Contoh sang Budha, harus pergi dari kerajaannya, kita tidak memahami apa yang menyebabkan Budha atau Sidharta Gautama itu pergi dari kerajaannya. Bahkan tidak mungkin ada satu manusiapun yang mau pergi meninggalkan kenyamanan dalam hidupnya tanpa paksaan. Tentu ada sebuah pemantik besar suatu permasalahan didalam internal itu yang membuat sang Budha harus pergi. Itu semua bukanlah kehendaknya, tetapi kehendak jiwa yang sudah melewati ribuan kalpa pengalaman kehidupan, jiwamya telah matang.
Atau Pandawa yang kalah judi, judi bisa saja pertarungan bisnis dalam menjalani hidup ini, atau tersandung kasus yang merubah total hidup kita. Istri dan keluarga minggat hilang dari radar kita, harta tersita pihak yang berwajib atau tertipu dan sebagainya. Bahkan diri ini seperti asing, berbeda dengan kehidupan sebelumnya sebagai anak raja atau apalah yang lebih.
Semua itu berakhir? Ternyata tidak. Hidup harus berjalan lebih berat, lebih sederhana dan lebih menderita. Sebenarnya tidak demikian, kita terlahir kembali sebagai orang yang berbeda sesuai skenario arus sungai tadi. Sejatinya hidup lebih simple, lebih aktif, lebih sederhana, lebih gesit dan sebagainya. Itu akan membuat kebijaksanaan kita lebih tinggi dari sebelumnya, hidup ini sementara dan bergegas, berlomba-lonba menuju sang sumber yakni Tuhan.

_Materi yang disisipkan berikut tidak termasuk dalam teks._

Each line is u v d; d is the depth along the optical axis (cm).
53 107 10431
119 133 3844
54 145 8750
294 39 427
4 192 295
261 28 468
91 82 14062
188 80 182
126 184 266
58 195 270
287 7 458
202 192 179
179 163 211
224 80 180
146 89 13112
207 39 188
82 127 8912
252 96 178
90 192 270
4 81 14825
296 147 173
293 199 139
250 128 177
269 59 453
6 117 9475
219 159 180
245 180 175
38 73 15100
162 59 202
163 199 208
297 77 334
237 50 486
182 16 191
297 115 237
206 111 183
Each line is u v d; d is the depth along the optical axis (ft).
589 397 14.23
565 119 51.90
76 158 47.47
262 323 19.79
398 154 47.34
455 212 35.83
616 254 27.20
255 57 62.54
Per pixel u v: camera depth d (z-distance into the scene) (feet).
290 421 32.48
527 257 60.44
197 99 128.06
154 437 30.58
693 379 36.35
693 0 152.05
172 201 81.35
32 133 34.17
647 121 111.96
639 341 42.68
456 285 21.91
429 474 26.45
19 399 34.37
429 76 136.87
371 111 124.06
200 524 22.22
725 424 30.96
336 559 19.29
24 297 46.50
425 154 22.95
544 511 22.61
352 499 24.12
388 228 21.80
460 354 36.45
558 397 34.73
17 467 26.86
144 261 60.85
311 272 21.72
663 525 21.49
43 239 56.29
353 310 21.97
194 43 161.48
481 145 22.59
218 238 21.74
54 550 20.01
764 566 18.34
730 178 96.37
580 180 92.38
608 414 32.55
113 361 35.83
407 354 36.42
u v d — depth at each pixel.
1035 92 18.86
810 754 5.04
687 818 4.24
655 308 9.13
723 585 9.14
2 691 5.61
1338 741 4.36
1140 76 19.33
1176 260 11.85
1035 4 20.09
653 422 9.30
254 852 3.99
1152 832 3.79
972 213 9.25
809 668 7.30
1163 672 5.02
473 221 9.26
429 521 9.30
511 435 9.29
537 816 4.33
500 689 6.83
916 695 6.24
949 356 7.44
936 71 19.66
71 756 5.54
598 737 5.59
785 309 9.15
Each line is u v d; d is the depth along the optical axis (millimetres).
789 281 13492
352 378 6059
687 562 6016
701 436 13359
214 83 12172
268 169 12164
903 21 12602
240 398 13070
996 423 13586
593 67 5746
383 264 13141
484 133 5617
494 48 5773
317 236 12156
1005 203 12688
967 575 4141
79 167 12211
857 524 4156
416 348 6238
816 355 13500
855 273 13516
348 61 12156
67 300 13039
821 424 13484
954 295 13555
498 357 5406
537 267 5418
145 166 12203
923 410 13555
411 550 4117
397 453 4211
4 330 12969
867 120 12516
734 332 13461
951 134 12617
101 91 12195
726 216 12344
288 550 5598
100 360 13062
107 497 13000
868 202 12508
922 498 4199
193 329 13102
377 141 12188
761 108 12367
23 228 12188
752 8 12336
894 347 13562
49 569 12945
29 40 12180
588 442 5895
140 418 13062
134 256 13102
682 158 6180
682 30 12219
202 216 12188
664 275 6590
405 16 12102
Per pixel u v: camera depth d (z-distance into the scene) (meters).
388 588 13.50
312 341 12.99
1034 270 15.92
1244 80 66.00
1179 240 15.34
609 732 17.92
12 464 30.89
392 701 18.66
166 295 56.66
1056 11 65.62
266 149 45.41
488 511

Jadi, nikmati setiap gerak perahumu agar tidak oleng dan kandas terbentur-bentur batu sungai. Niscaya semua ini tidak ada yang sia-sia, bila saatnya tiba semua kekayaanmu (kerajaan) sang Budha atau Pandawamu kembali, dirimu tidak akan merasa sangat terikat dan beban terhadap itu semua, karena kebijaksanaan yang sudah tumbuh dan ingin kembali kepada sumber segala sumber kehidupan.